- [Task to carry out]: Pick out and copy every line below that contains the string "module". Case matters.

>> begin Records to process

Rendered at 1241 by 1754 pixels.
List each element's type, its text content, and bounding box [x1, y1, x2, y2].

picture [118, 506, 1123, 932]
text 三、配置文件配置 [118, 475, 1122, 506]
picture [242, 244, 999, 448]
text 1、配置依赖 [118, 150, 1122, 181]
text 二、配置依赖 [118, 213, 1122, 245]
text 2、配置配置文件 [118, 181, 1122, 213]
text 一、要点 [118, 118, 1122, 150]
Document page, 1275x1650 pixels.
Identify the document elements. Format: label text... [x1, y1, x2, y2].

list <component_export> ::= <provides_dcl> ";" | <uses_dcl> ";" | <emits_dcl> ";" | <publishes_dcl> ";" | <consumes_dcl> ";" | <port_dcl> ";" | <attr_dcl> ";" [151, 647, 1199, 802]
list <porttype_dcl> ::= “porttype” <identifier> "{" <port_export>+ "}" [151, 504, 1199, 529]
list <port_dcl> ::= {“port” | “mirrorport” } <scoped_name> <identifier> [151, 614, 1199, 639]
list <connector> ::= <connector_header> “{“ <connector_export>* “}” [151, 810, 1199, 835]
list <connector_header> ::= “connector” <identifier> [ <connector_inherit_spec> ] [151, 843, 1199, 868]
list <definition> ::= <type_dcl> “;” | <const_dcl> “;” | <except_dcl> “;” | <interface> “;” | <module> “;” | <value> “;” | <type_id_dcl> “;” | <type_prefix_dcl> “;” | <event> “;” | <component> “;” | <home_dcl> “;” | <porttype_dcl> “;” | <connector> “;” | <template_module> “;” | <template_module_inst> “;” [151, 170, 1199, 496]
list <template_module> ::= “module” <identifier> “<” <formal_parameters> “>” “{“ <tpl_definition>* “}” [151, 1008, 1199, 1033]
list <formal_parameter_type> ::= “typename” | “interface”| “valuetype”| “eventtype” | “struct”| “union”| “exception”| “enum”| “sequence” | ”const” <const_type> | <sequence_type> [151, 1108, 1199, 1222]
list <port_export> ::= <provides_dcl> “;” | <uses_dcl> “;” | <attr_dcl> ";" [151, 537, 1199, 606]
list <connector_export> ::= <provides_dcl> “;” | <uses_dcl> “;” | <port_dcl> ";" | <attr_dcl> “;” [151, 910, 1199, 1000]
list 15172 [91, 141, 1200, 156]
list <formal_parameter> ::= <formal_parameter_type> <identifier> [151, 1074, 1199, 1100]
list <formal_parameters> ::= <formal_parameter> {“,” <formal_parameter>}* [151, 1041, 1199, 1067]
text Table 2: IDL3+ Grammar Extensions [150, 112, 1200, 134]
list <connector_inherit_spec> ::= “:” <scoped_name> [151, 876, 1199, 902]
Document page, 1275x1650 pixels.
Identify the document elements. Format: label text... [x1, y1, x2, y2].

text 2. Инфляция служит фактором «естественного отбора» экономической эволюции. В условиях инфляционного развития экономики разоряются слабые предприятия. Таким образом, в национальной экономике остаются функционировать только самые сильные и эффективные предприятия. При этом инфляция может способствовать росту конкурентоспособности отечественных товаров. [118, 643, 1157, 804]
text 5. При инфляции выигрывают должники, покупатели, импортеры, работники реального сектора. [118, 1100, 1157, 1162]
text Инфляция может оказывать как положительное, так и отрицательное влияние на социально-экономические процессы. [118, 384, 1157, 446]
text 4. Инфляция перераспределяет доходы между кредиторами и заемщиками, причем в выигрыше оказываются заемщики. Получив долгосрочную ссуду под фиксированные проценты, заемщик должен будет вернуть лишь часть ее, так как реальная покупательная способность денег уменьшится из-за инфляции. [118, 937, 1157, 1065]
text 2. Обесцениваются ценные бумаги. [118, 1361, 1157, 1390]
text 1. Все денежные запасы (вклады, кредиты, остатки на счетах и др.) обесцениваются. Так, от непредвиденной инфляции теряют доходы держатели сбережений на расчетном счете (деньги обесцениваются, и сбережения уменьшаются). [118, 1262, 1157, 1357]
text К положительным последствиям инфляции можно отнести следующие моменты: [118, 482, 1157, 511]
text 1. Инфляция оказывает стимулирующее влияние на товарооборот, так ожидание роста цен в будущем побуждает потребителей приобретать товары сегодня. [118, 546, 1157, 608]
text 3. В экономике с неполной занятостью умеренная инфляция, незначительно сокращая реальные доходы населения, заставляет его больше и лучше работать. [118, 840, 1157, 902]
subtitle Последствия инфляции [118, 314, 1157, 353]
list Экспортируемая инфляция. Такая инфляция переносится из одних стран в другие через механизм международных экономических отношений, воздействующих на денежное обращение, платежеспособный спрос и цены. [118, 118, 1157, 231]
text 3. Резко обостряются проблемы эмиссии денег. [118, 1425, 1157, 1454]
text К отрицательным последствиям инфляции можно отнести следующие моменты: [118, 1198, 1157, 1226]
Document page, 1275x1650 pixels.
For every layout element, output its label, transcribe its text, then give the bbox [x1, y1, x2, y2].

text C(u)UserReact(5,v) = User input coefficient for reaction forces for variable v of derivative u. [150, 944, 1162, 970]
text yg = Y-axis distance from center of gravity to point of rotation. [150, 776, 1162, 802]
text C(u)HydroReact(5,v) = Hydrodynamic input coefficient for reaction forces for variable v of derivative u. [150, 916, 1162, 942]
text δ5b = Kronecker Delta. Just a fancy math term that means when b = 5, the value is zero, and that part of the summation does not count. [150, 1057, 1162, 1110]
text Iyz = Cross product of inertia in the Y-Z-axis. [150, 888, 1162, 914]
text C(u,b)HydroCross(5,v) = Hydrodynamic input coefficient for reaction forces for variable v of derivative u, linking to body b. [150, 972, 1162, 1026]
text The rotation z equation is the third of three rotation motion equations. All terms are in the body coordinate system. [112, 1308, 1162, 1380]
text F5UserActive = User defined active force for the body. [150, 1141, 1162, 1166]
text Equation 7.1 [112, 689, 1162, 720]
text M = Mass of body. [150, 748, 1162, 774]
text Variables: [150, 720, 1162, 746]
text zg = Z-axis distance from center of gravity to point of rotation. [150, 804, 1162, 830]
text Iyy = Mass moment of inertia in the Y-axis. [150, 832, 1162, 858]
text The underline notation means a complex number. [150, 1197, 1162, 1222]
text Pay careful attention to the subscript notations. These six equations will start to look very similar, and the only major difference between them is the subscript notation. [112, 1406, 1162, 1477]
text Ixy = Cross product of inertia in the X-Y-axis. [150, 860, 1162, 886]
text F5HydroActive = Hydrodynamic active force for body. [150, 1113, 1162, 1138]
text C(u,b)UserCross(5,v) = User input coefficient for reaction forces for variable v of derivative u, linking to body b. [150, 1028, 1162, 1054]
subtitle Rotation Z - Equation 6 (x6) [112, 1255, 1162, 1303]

>> end Records to process

- [Written response]:
list <definition> ::= <type_dcl> “;” | <const_dcl> “;” | <except_dcl> “;” | <interface> “;” | <module> “;” | <value> “;” | <type_id_dcl> “;” | <type_prefix_dcl> “;” | <event> “;” | <component> “;” | <home_dcl> “;” | <porttype_dcl> “;” | <connector> “;” | <template_module> “;” | <template_module_inst> “;” [151, 170, 1199, 496]
list <template_module> ::= “module” <identifier> “<” <formal_parameters> “>” “{“ <tpl_definition>* “}” [151, 1008, 1199, 1033]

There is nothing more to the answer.